27 minutes ago, dertharino said:

I know lots of people recommend using smart pointers to avoid the hassle of raw pointers, but when it comes to developing games, would having the additional control over when to free the pointers be worth the trouble?

It's important for you to understand how regular, "non-smart" pointers work, so I do encourage you to learn. But once you learn how, it should illustrate just how much more useful smart pointers are when it comes to the actual management of object lifetimes. There are very few cases where "having additional control over when to free the pointers" is worth the trouble, and none of them are applicable to a beginner.

That said, smart pointers are not a magical bullet and I disagree with the common dogma that says a regular pointer should never appear in one's code. Generally I use smart pointers such as std::unique_ptr (I rarely have a concrete need for std::shared_ptr) where I need to use a pointer to manage lifetime.
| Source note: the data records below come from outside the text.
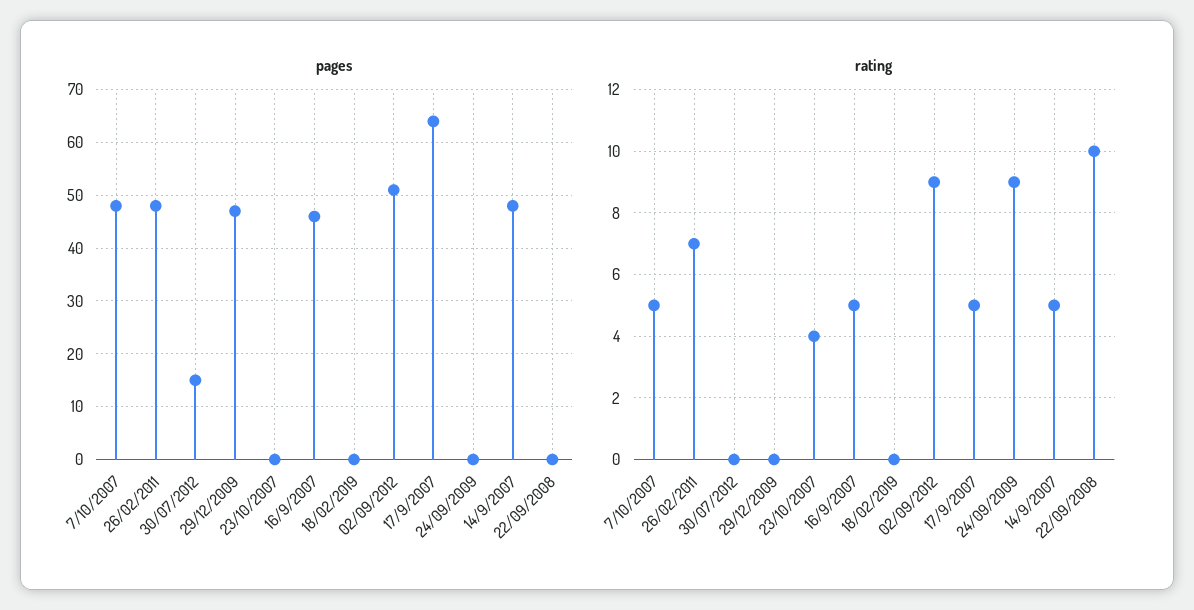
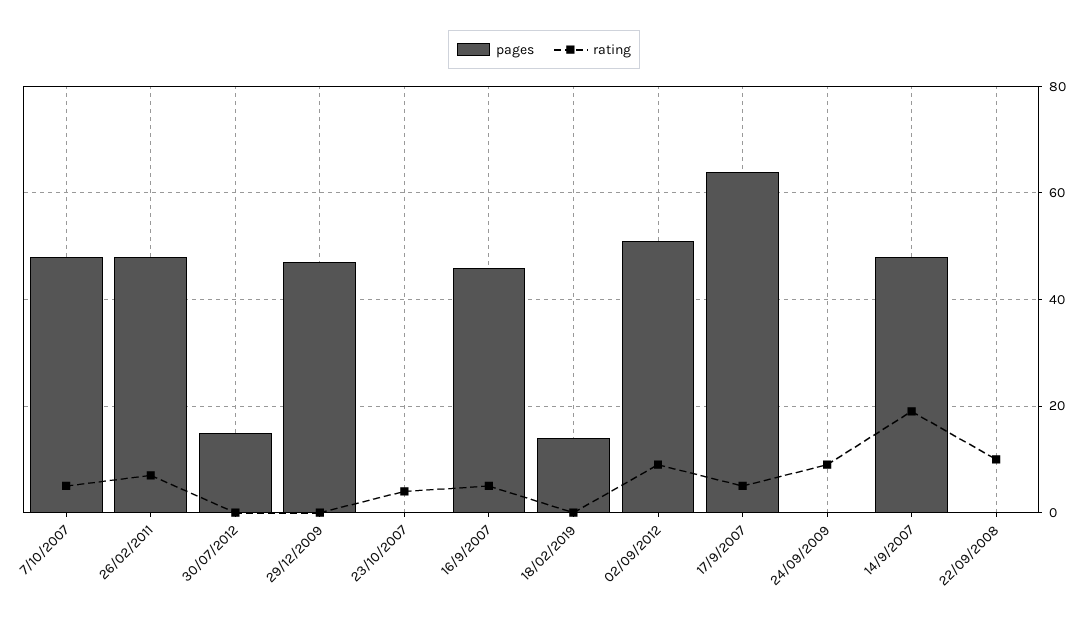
  {
    "pages": {
      "7/10/2007": 50,
      "26/02/2011": 50,
      "30/07/2012": 15,
      "29/12/2009": 45,
      "23/10/2007": 0,
      "16/9/2007": 45,
-     "18/02/2019": 0,
+     "18/02/2019": 15,
      "02/09/2012": 50,
      "17/9/2007": 65,
      "24/09/2009": 0,
      "14/9/2007": 50,
      "22/09/2008": 0
    },
    "rating": {
      "7/10/2007": 5,
      "26/02/2011": 7,
      "30/07/2012": 0,
      "29/12/2009": 0,
      "23/10/2007": 4,
      "16/9/2007": 5,
      "18/02/2019": 0,
      "02/09/2012": 9,
      "17/9/2007": 5,
      "24/09/2009": 9,
-     "14/9/2007": 5,
+     "14/9/2007": 20,
      "22/09/2008": 10
    }
  }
I use a bare pointer where I need a nullable reference and lifetime management isn't involved.

Another way to say that is that systems that own objects might keep smart pointers referring to those objects, but hand out bare pointers to client code if handing out a C++ reference ("Thing&") isn't feasible.

If this seems like too subtle a distinction, then I encourage you to simply use smart pointers until you are more comfortable with the ins and outs of lifetime management in code architecture, and then revisit the topic with your improved understanding and experience at a later time.

 

1 minute ago, jpetrie said:

That said, smart pointers are not a magical bullet and I disagree with the common dogma that says a regular pointer should never appear in one's code. Generally I use smart pointers such as std::unique_ptr (I rarely have a concrete need for std::shared_ptr) where I need to use a pointer to manage lifetime. I use a bare pointer where I need a nullable reference and lifetime management isn't involved.

I was going to post basically the exact same thing and agree completely.

I also use raw pointers in places where the lifetime management is know and handled by something else.  You'll quite commonly find raw pointers in class internals as private members since you know when they are created, when they are accessed, when they are destroyed, and who owns what.  When in doubt use a smart pointer.  Many others will suggest to always use smart pointers, which isn't a terrible thing, but is more a 'rule of thumb' for beginners than a hard and fast rule.

23 minutes ago, jpetrie said:

That said, smart pointers are not a magical bullet and I disagree with the common dogma that says a regular pointer should never appear in one's code. Generally I use smart pointers such as std::unique_ptr (I rarely have a concrete need for std::shared_ptr) where I need to use a pointer to manage lifetime. I use a bare pointer where I need a nullable reference and lifetime management isn't involved.

Another way to say that is that systems that own objects might keep smart pointers referring to those objects, but hand out bare pointers to client code if handing out a C++ reference ("Thing&") isn't feasible.

That makes a lot of sense too. Thanks again!

 

32 minutes ago, felipefsdev said:

I saw this image days ago, I liked how didactic it is:
pass-by-reference-vs-pass-by-value-anima

Haha this is a really good graphic. Thanks for that!